» **Given text**
▽

I firstly want to apologise for the delay in this blog, this has been one I’ve been meaning to sit down and write but I have not been able to stomach it, given it is the time of year where grief has affected my mental health, and it just so happened that this was the Letter I was up to.
They say grief comes in stages, according to the NHS website (www.nhs.uk), it starts with anxiety and helplessness, then anger, sadness and acceptance. I do think this is true, but I also believe people experience things in different, for example some people may feel the anger, but other mays not.
I have known people in my life who have died, but grief didn’t really hit me until my Nana died three years ago. I had overwhelming feelings of panic and sadness. My Nan was like a parent to me, my Dad wasn’t around so she helped raise me, along with my mum, so essentially, she was one of my role models, as well as a parent, and losing her was so hard.
My first feelings were anxiety and sadness, when she was admitted to the hospital my heart broke, a large part of me wanted to hope, and hold on to that hope that she would recover and come out, but I knew it was highly likely that wasn’t going to be the case. The day she died I collapsed on the floor, my Step dad called me to tell me, and I knew immediately why he was calling, as I had two missed calls from him which in any other circumstance, is unusual. I was in floods of tears; my emotions were on overdrive. I didn’t know who to talk to, me and my boyfriend has argued in the days leading up, so I couldn’t get hold of him, and I didn’t want to burden my mum with her emotions as I knew she would have been broken too. So, I sat in work and composed myself, my boss bought me a cup of coffee and I calmed down enough to drive to town to see my boyfriend.
At this point I had decided not to see my nan in hospital, as I found it too hard. After another coffee with my boyfriend (now husband) I went to the hospital. Still to this very day, I don’t know how I feel about, I don’t know if I made the right choice going to see her, it still haunts me.

△

» **What is being asked**
Can you write out the whole post about grief above, word for word?

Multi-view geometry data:
▽

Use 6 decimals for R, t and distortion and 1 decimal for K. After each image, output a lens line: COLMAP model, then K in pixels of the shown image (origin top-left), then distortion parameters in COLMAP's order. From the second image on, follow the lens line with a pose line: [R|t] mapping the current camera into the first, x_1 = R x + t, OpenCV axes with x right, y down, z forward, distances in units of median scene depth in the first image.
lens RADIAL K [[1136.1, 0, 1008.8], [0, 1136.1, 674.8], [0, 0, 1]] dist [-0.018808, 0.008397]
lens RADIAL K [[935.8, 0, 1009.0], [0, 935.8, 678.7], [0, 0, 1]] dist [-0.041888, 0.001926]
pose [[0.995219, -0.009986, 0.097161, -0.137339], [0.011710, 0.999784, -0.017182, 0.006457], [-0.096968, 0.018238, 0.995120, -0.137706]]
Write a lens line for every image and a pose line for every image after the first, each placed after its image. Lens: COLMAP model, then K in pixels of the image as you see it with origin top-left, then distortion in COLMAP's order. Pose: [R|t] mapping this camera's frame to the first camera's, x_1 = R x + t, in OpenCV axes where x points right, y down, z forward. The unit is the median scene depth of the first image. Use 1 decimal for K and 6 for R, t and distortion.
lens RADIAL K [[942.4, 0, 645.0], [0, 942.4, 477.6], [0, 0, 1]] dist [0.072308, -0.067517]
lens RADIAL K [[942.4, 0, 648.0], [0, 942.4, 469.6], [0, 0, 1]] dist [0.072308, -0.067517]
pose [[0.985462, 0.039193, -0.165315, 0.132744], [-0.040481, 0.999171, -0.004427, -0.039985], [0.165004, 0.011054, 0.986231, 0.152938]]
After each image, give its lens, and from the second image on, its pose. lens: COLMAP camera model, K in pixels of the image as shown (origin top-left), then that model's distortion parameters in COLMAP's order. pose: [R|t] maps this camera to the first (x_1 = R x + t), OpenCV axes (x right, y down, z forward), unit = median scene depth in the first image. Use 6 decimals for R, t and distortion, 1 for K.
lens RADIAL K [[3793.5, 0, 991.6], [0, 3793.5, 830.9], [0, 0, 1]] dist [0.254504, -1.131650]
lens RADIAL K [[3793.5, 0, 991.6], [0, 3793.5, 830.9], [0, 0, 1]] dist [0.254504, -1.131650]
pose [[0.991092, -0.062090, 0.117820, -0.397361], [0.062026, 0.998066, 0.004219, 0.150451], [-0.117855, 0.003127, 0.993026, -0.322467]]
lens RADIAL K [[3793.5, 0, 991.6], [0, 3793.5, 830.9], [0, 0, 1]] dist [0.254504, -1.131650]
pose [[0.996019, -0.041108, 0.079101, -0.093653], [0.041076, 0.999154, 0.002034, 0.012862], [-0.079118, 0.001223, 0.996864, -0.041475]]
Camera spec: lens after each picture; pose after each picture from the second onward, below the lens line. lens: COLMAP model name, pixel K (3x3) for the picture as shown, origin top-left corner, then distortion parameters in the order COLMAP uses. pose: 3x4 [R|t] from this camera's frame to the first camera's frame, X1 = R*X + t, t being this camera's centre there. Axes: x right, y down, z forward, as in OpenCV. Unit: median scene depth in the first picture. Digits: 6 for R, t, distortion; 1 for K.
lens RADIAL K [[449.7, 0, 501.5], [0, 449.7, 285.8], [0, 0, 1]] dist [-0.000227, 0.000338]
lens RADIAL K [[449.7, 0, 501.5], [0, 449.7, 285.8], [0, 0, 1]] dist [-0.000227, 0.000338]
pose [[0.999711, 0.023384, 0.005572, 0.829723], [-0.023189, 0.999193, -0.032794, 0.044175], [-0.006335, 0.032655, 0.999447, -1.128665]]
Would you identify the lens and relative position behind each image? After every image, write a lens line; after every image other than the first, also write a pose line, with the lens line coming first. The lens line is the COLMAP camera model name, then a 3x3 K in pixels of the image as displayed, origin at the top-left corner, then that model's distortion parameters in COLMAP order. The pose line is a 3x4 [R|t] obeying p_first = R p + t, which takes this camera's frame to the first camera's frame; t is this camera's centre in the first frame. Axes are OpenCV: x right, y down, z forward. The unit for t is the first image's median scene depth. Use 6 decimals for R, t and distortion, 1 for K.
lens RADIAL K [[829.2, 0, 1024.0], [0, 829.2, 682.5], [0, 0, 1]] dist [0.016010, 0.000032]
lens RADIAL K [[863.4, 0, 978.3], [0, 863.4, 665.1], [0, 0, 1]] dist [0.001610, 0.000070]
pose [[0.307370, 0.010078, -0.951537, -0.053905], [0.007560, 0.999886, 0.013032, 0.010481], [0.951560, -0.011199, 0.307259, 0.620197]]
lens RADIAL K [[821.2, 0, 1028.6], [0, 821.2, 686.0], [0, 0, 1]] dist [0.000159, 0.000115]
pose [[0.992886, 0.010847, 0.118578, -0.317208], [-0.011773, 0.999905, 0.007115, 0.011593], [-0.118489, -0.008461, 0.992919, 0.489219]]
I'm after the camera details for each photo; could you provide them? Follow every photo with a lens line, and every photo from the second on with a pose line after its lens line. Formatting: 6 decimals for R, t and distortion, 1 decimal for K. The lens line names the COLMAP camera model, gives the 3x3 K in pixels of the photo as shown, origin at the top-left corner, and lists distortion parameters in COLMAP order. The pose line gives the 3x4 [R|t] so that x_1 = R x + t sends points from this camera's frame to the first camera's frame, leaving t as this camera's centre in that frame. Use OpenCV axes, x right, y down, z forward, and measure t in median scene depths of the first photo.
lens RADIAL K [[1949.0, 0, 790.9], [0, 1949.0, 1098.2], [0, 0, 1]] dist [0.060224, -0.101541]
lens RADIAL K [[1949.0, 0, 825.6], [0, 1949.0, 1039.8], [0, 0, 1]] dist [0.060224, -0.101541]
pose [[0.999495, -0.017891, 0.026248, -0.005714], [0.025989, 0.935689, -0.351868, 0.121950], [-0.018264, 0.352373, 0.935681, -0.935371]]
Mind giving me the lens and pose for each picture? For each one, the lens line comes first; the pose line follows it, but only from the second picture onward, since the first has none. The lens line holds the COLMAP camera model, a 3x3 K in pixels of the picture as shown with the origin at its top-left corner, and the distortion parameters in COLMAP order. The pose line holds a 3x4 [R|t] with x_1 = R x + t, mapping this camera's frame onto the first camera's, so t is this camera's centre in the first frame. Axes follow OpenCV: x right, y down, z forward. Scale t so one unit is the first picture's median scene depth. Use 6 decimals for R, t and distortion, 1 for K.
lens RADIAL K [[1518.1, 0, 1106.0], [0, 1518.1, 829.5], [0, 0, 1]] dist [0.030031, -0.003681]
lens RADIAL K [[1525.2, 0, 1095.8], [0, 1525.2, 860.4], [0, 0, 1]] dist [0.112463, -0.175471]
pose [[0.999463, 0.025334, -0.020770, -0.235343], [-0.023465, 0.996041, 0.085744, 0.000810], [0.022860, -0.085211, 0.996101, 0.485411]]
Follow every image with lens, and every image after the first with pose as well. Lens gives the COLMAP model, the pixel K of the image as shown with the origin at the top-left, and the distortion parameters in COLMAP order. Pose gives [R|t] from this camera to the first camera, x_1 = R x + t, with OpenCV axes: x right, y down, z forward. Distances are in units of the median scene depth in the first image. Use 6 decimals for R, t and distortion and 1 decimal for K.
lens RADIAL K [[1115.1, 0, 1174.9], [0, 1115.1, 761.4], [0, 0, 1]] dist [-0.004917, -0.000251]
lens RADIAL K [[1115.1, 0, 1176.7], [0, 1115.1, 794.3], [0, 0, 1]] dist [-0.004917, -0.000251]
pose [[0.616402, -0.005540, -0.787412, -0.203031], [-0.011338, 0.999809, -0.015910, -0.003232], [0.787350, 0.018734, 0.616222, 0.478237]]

△

» **Answer to this problem**
I firstly want to apologise for the delay in this blog, this has been one I’ve been meaning to sit down and write but I have not been able to stomach it, given it is the time of year where grief has affected my mental health, and it just so happened that this was the Letter I was up to.
They say grief comes in stages, according to the NHS website (www.nhs.uk), it starts with anxiety and helplessness, then anger, sadness and acceptance. I do think this is true, but I also believe people experience things in different, for example some people may feel the anger, but other mays not.
I have known people in my life who have died, but grief didn’t really hit me until my Nana died three years ago. I had overwhelming feelings of panic and sadness. My Nan was like a parent to me, my Dad wasn’t around so she helped raise me, along with my mum, so essentially, she was one of my role models, as well as a parent, and losing her was so hard.
My first feelings were anxiety and sadness, when she was admitted to the hospital my heart broke, a large part of me wanted to hope, and hold on to that hope that she would recover and come out, but I knew it was highly likely that wasn’t going to be the case. The day she died I collapsed on the floor, my Step dad called me to tell me, and I knew immediately why he was calling, as I had two missed calls from him which in any other circumstance, is unusual. I was in floods of tears; my emotions were on overdrive. I didn’t know who to talk to, me and my boyfriend has argued in the days leading up, so I couldn’t get hold of him, and I didn’t want to burden my mum with her emotions as I knew she would have been broken too. So, I sat in work and composed myself, my boss bought me a cup of coffee and I calmed down enough to drive to town to see my boyfriend.
At this point I had decided not to see my nan in hospital, as I found it too hard. After another coffee with my boyfriend (now husband) I went to the hospital. Still to this very day, I don’t know how I feel about, I don’t know if I made the right choice going to see her, it still haunts me.